Он осторожно вытащил из ячейки патронташа патрон, с любовью повертел его перед глазами, потом приблизил к лицу и коротко дыхнул на наконечник, словно разогревая коническое жало теплом дыхания, — что ж, это в порядке вещей, профессиональные стрелки, как правило, народ суеверный, и у каждого есть свои приметы. Эта была из разряда хрестоматийных — говорят, на пулю надо вот так легонько дунуть, чтоб ей верней летелось.

Он вставил патрон в патронник, я вышел из своего укрытия за мусорной кучей и спросил:

— Друг, закурить не найдется?

Показалось, что все это длилось бесконечно долго: ленивый поворот его головы на голос, косой взгляд через плечо, припухание сужающихся в едком прищуре век и мое невыносимо долгое кистевое движение, отпускающее на волю одну из «ласточек» фирмы «Глок», — на самом деле все произошло в доли секунды, и «ласточка» четко клюнула его стальным клювом в правое плечо. В его глазах метнулся промельк какого-то простого человеческого чувства, напоминавшего искреннее изумление, и только потом ощущение острой боли слегка замутило его взгляд — сквозь стиснутые зубы он шумно втянул в себя воздух, но не вскрикнул и даже легким стоном не выдал местоположение своего гнезда. Это был сильный противник, наверное, я его недооценил, — я, но не растительный инстинкт, который подтолкнул руку, отпускающую в полет еще одну «ласточку», смачно тюкнувшую его в левую руку. Третья пробила ногу чуть выше коленного сустава, и это был хороший бросок: острое жало вспороло сухожилие, надежно избавив его от желания упражняться в ходьбе или тем более беге.
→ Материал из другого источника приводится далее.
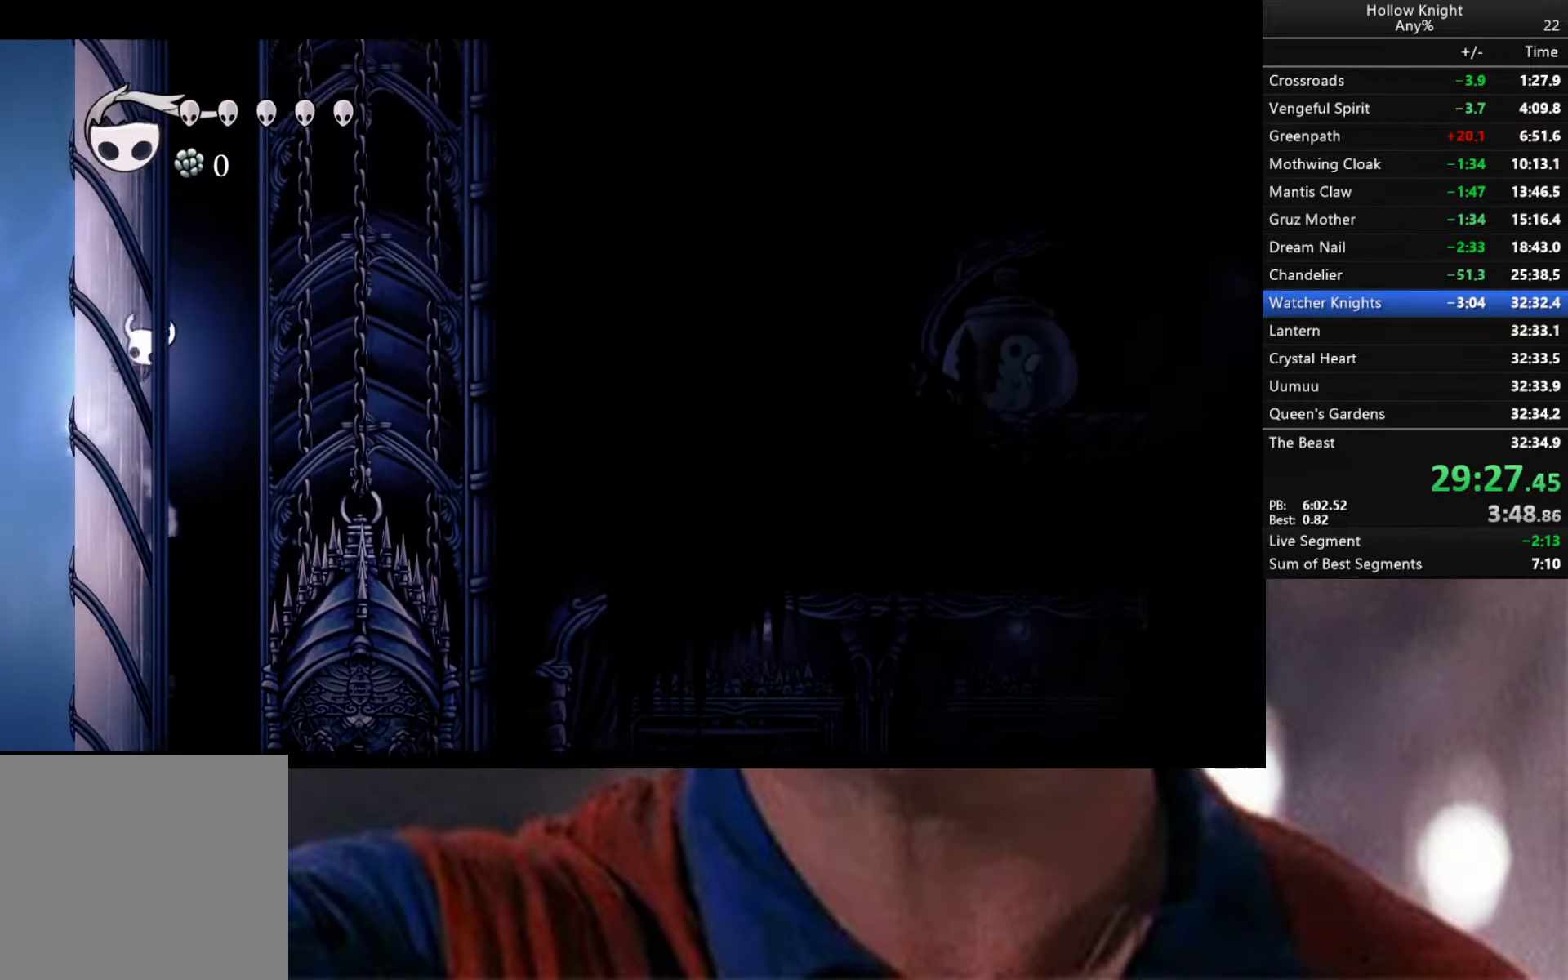
{"buttons": ["A"], "left_stick": "down-left", "right_stick": "center", "events": [[200, "A", "up"], [250, "A", "down"]]}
— Ты похож на бабочку, пришпиленную к коллекционному планшету, — сказал я без злобы или раздражения, подошел, присел рядом, выдернул из-под его руки винтовку, взвесил в руке.

Он лежал в траве, вывернув лицо, и косил на меня смутным неподвижным взглядом, в котором читались не столько боль или отчаяние, сколько то холодное угрюмое выражение, что стоит в желтом взгляде затравленного и уже надежно опутанного веревками волка.

Я вскинул винтовку, заглянул в прицел.

— Хм, хорошая штука эта СВ-94… Калибр двенадцать и семь десятых миллиметра, прицельно бьет километра на два. И на такой-то дальности способна прошить любой бронежилет. Солидная штука, только зачем тебе эта махина? Она же весит больше десяти килограммов без прицела и патронов. А в бронежилетах у нас народ, как правило, не ходит — во всяком случае вон та симпатичная женщина в темно-фиолетовом платье. Ты ведь ее тут караулил? — Я погладил пальцем черную трубку прицела. — Кстати, у тебя стоит хреновая оптика. Возможно, она способна считывать скорость ветра, а электроника учитывает эту поправку при выстреле… Но у нее есть один изъян: он бликует.

— Ты видел? — преодолевая боль, тихо простонал он.

— Если ты имеешь в виду твою охоту за парочкой, предающейся любовным утехам на черной лестнице кабака, то мне трудно сказать. Возможно, и видел. Но главным образом я среагировал потому, что у меня заныло плечо. И ты промазал.

— Бывает, — выдавил он из себя. — Дрогнула рука. Я боялся попасть в нее.

— Нет, — покачал я головой. — Я тебя почуял. Я не могу этого объяснить. Просто наитие. Я чую снайпера. Как-то раз я наплевал на этот инстинкт, и снайпер сработал по мне.

— Почему ты тогда жив?

— Дуракам, говорят, везет.

— Ты не дурак.

— Спасибо на добром слове. Возможно, ты и прав. Во всяком случае, я все знаю. Про то, например, что я должен был лечь вместо Аркадия Евсеевича в дорогой американский гроб. Ну и — почему именно лечь.

Молоденький лейтенант наконец выстроил своих солдатиков. Те передернули затворы, начали поднимать стволы в небо. Я вскинул винтовку, заглянул в окуляр прицела, повел ствол вправо, туда, где на дороге выстраивался траурный кортеж, поймал в перекрестие переднее левое колесо синих «Жигулей». Лейтенант коротко махнул рукой, я выстрелил, сливая плотный звук выстрела с грохотом залпа. «Жигули» стояли достаточно далеко от полянки, и никто за грохотом салюта не заметил, как вдребезги разлетелось поймавшее пулю колесо, а «жигуль», вздрогнув и будто бы предсмертно выдохнув, уронил левое плечо и так, покосившись набок, замер.